Der Esel, der Kadi wurde.

[133] Dschuha hatte einen kleinen Esel. Den entdeckten einst eine Anzahl lose Buben und nahmen ihn weg; sie stahlen und verkauften ihn. Dann kamen sie wieder zu Dschuha und sprachen zu ihm: »Dschuha, dein Esel ist Kadi geworden!« Dschuha erwiderte: »Wahrhaftig?« Jene beteuerten: »Wir legten ein Buch vor uns hin und begannen zu lesen, da hörte er uns zu!« Dschuha ging weg, nahm einen Futtersack und begab sich nach dem Hause des Kadi. Der Kadi sprach gerade Recht; da hielt ihm Dschuha den Futtersack hin und sagte zu ihm: »Komm, friss Gerste!
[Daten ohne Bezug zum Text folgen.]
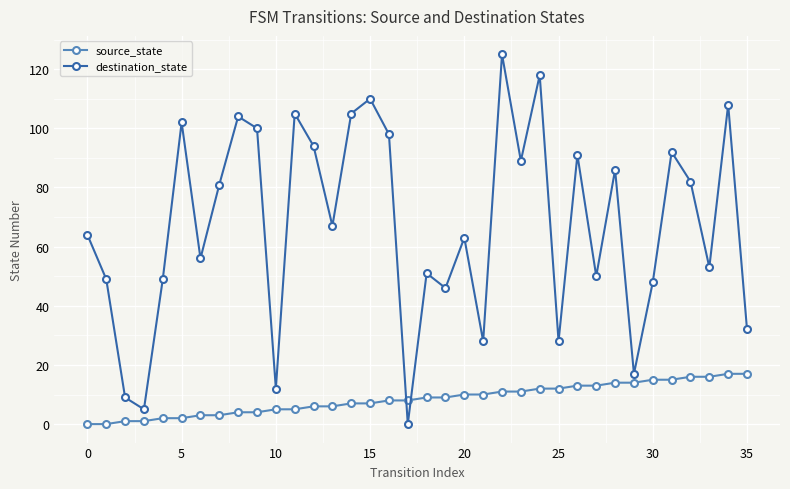

How many times do destination_state and source_state cross each other?

2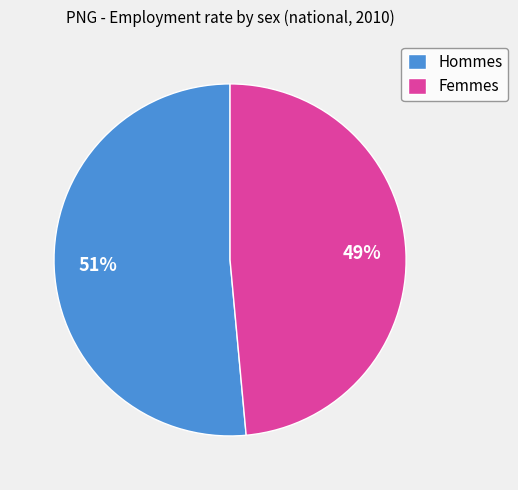

Which has a higher value, Hommes or Femmes?

Hommes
Du bist doch ein Esel?« Der Kadi blickte auf und sprach: »Was bedeutet das? Du machst mich zu einem Esel, verfluchter Junge? Nehmt ihn fest und verabreicht ihm zweihundert Hiebe!« Seine Diener gaben nun Dschuha die Hiebe. Dschuha aber schrie: »Ach, ich werde dir nicht mehr Gerste und Stroh geben! Wenn ich aber wieder frei bin, werde ich es dir schon zeigen!« Da blickte der Kadi auf und sprach: »Der Mensch ist verrückt! Was war der Preis deines Esels, mein Junge?« Dschuha erwiderte: »Hundert Piaster.« Der Kadi befahl: »Gebt ihm hundert Piaster und jagt ihn fort von hier!« Dschuha begann wieder: »Wenn du aber nicht mein Esel bist, wo ist dann mein Esel?« Der Kadi fragte: »Was war es mit deinem Esel?« Dschuha erwiderte: »Ich suchte meinen Esel, konnte ihn aber nicht finden. Da begegneten mir mehrere Leute, die sprachen zu mir: ›Dein Esel ist Kadi geworden!‹ Da[133] kam ich zu dir; du hast mir nun (in doppeltem Sinne) zu dem Nötigen verholfen! Drum bist du wirklich ein Kadi und kein Esel!« Hierauf liess der Kadi jene Leute herbeiholen, die diese Geschichte angestiftet hatten. Man brachte sie, und der Kadi befahl: »Gebet jedem zweihundert Hiebe! Und ihr,« (wandte er sich an die Diebe) »müsst Dschuha seinen Esel wiederverschaffen!«

Quelle:
Stumme, Hans: Tunisische Märchen und Gedichte. Leipzig: Hinrich: 1893, S. 133-134.